- _THE PROBLEM_:
Reproduce every line in each of the items below precisely, character for character.

========================================

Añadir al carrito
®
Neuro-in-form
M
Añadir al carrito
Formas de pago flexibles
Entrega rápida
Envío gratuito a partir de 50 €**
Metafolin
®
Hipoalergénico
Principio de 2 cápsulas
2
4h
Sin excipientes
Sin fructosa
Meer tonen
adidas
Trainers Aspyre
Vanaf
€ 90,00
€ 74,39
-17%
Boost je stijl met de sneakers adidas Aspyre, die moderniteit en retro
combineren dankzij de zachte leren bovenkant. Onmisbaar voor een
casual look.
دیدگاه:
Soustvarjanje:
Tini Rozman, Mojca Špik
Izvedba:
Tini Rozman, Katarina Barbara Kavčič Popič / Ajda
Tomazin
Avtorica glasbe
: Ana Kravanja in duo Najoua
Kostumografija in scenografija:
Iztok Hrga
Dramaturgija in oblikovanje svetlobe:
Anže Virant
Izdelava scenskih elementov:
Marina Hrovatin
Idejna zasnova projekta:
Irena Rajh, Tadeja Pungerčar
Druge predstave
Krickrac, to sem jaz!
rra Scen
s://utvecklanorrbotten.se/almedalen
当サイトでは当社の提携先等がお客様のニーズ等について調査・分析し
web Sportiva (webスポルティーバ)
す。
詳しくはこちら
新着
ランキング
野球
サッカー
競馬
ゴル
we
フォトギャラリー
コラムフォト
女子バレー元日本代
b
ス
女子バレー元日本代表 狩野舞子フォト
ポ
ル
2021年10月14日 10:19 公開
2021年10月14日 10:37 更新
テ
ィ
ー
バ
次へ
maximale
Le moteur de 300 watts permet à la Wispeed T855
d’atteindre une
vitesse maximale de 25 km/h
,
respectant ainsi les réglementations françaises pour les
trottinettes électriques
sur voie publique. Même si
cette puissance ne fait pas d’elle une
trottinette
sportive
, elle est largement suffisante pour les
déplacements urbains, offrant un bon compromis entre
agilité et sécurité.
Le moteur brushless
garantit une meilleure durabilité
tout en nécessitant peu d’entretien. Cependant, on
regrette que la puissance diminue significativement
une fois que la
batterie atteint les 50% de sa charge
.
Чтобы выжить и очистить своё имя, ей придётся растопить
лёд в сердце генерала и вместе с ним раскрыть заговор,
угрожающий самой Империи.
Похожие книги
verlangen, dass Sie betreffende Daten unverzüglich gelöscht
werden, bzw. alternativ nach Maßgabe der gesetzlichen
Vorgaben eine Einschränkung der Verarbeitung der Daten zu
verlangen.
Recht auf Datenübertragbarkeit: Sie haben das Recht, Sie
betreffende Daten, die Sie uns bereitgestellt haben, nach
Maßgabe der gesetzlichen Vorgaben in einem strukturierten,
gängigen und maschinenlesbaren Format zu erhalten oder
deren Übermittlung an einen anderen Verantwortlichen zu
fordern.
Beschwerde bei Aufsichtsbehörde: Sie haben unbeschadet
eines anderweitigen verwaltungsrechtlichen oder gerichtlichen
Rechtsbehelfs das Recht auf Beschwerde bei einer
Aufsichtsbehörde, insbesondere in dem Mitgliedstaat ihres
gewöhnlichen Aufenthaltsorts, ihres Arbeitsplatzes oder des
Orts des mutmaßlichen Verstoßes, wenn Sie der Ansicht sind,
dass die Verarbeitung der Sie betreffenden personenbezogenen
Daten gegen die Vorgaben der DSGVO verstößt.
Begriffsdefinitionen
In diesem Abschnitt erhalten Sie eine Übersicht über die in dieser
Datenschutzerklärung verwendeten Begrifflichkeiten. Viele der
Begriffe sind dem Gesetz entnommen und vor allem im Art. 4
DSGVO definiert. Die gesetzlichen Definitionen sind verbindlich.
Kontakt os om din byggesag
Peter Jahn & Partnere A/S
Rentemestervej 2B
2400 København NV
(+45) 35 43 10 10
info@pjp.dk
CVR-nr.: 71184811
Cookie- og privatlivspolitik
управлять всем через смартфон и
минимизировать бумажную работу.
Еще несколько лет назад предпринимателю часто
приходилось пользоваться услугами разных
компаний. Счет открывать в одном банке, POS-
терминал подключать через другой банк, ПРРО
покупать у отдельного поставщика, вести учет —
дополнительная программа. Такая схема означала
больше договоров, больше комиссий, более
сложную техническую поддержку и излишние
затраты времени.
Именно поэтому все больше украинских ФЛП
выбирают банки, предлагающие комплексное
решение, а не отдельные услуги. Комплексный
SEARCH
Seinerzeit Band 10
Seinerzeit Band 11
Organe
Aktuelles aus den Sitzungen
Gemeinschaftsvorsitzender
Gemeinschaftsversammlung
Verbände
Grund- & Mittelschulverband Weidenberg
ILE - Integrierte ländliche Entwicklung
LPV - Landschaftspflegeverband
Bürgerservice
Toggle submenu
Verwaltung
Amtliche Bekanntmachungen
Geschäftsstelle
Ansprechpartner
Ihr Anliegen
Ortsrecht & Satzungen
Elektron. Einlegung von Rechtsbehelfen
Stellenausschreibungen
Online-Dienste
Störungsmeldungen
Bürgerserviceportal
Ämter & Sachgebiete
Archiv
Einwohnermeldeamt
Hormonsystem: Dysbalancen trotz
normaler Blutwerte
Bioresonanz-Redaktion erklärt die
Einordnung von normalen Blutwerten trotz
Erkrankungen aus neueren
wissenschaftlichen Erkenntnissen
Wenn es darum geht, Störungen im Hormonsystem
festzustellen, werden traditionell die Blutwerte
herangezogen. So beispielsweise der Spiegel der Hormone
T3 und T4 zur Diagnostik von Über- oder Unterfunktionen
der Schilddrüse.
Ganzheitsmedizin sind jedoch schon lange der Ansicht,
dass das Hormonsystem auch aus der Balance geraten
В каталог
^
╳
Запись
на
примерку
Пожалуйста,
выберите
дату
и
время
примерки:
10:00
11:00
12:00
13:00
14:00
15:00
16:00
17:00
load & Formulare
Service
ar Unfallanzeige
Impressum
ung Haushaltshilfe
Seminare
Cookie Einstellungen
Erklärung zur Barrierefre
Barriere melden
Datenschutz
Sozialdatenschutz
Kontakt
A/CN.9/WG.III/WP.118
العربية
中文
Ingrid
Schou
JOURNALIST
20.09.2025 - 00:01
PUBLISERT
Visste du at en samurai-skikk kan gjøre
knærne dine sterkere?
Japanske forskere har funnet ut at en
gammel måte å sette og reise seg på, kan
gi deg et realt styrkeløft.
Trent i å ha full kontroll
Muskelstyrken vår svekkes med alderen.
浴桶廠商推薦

========================================

- _WORKED SOLUTION_:
Añadir al carrito
®
Neuro-in-form
M
Añadir al carrito
Formas de pago flexibles
Entrega rápida
Envío gratuito a partir de 50 €**
Metafolin
®
Hipoalergénico
Principio de 2 cápsulas
2
4h
Sin excipientes
Sin fructosa
Meer tonen
adidas
Trainers Aspyre
Vanaf
€ 90,00
€ 74,39
-17%
Boost je stijl met de sneakers adidas Aspyre, die moderniteit en retro
combineren dankzij de zachte leren bovenkant. Onmisbaar voor een
casual look.
دیدگاه:
Soustvarjanje:
Tini Rozman, Mojca Špik
Izvedba:
Tini Rozman, Katarina Barbara Kavčič Popič / Ajda
Tomazin
Avtorica glasbe
: Ana Kravanja in duo Najoua
Kostumografija in scenografija:
Iztok Hrga
Dramaturgija in oblikovanje svetlobe:
Anže Virant
Izdelava scenskih elementov:
Marina Hrovatin
Idejna zasnova projekta:
Irena Rajh, Tadeja Pungerčar
Druge predstave
Krickrac, to sem jaz!
rra Scen
s://utvecklanorrbotten.se/almedalen
当サイトでは当社の提携先等がお客様のニーズ等について調査・分析し
web Sportiva (webスポルティーバ)
す。
詳しくはこちら
新着
ランキング
野球
サッカー
競馬
ゴル
we
フォトギャラリー
コラムフォト
女子バレー元日本代
b
ス
女子バレー元日本代表 狩野舞子フォト
ポ
ル
2021年10月14日 10:19 公開
2021年10月14日 10:37 更新
テ
ィ
ー
バ
次へ
maximale
Le moteur de 300 watts permet à la Wispeed T855
d’atteindre une
vitesse maximale de 25 km/h
,
respectant ainsi les réglementations françaises pour les
trottinettes électriques
sur voie publique. Même si
cette puissance ne fait pas d’elle une
trottinette
sportive
, elle est largement suffisante pour les
déplacements urbains, offrant un bon compromis entre
agilité et sécurité.
Le moteur brushless
garantit une meilleure durabilité
tout en nécessitant peu d’entretien. Cependant, on
regrette que la puissance diminue significativement
une fois que la
batterie atteint les 50% de sa charge
.
Чтобы выжить и очистить своё имя, ей придётся растопить
лёд в сердце генерала и вместе с ним раскрыть заговор,
угрожающий самой Империи.
Похожие книги
verlangen, dass Sie betreffende Daten unverzüglich gelöscht
werden, bzw. alternativ nach Maßgabe der gesetzlichen
Vorgaben eine Einschränkung der Verarbeitung der Daten zu
verlangen.
Recht auf Datenübertragbarkeit: Sie haben das Recht, Sie
betreffende Daten, die Sie uns bereitgestellt haben, nach
Maßgabe der gesetzlichen Vorgaben in einem strukturierten,
gängigen und maschinenlesbaren Format zu erhalten oder
deren Übermittlung an einen anderen Verantwortlichen zu
fordern.
Beschwerde bei Aufsichtsbehörde: Sie haben unbeschadet
eines anderweitigen verwaltungsrechtlichen oder gerichtlichen
Rechtsbehelfs das Recht auf Beschwerde bei einer
Aufsichtsbehörde, insbesondere in dem Mitgliedstaat ihres
gewöhnlichen Aufenthaltsorts, ihres Arbeitsplatzes oder des
Orts des mutmaßlichen Verstoßes, wenn Sie der Ansicht sind,
dass die Verarbeitung der Sie betreffenden personenbezogenen
Daten gegen die Vorgaben der DSGVO verstößt.
Begriffsdefinitionen
In diesem Abschnitt erhalten Sie eine Übersicht über die in dieser
Datenschutzerklärung verwendeten Begrifflichkeiten. Viele der
Begriffe sind dem Gesetz entnommen und vor allem im Art. 4
DSGVO definiert. Die gesetzlichen Definitionen sind verbindlich.
Kontakt os om din byggesag
Peter Jahn & Partnere A/S
Rentemestervej 2B
2400 København NV
(+45) 35 43 10 10
info@pjp.dk
CVR-nr.: 71184811
Cookie- og privatlivspolitik
управлять всем через смартфон и
минимизировать бумажную работу.
Еще несколько лет назад предпринимателю часто
приходилось пользоваться услугами разных
компаний. Счет открывать в одном банке, POS-
терминал подключать через другой банк, ПРРО
покупать у отдельного поставщика, вести учет —
дополнительная программа. Такая схема означала
больше договоров, больше комиссий, более
сложную техническую поддержку и излишние
затраты времени.
Именно поэтому все больше украинских ФЛП
выбирают банки, предлагающие комплексное
решение, а не отдельные услуги. Комплексный
SEARCH
Seinerzeit Band 10
Seinerzeit Band 11
Organe
Aktuelles aus den Sitzungen
Gemeinschaftsvorsitzender
Gemeinschaftsversammlung
Verbände
Grund- & Mittelschulverband Weidenberg
ILE - Integrierte ländliche Entwicklung
LPV - Landschaftspflegeverband
Bürgerservice
Toggle submenu
Verwaltung
Amtliche Bekanntmachungen
Geschäftsstelle
Ansprechpartner
Ihr Anliegen
Ortsrecht & Satzungen
Elektron. Einlegung von Rechtsbehelfen
Stellenausschreibungen
Online-Dienste
Störungsmeldungen
Bürgerserviceportal
Ämter & Sachgebiete
Archiv
Einwohnermeldeamt
Hormonsystem: Dysbalancen trotz
normaler Blutwerte
Bioresonanz-Redaktion erklärt die
Einordnung von normalen Blutwerten trotz
Erkrankungen aus neueren
wissenschaftlichen Erkenntnissen
Wenn es darum geht, Störungen im Hormonsystem
festzustellen, werden traditionell die Blutwerte
herangezogen. So beispielsweise der Spiegel der Hormone
T3 und T4 zur Diagnostik von Über- oder Unterfunktionen
der Schilddrüse.
Ganzheitsmedizin sind jedoch schon lange der Ansicht,
dass das Hormonsystem auch aus der Balance geraten
В каталог
^
╳
Запись
на
примерку
Пожалуйста,
выберите
дату
и
время
примерки:
10:00
11:00
12:00
13:00
14:00
15:00
16:00
17:00
load & Formulare
Service
ar Unfallanzeige
Impressum
ung Haushaltshilfe
Seminare
Cookie Einstellungen
Erklärung zur Barrierefre
Barriere melden
Datenschutz
Sozialdatenschutz
Kontakt
A/CN.9/WG.III/WP.118
العربية
中文
Ingrid
Schou
JOURNALIST
20.09.2025 - 00:01
PUBLISERT
Visste du at en samurai-skikk kan gjøre
knærne dine sterkere?
Japanske forskere har funnet ut at en
gammel måte å sette og reise seg på, kan
gi deg et realt styrkeløft.
Trent i å ha full kontroll
Muskelstyrken vår svekkes med alderen.
浴桶廠商推薦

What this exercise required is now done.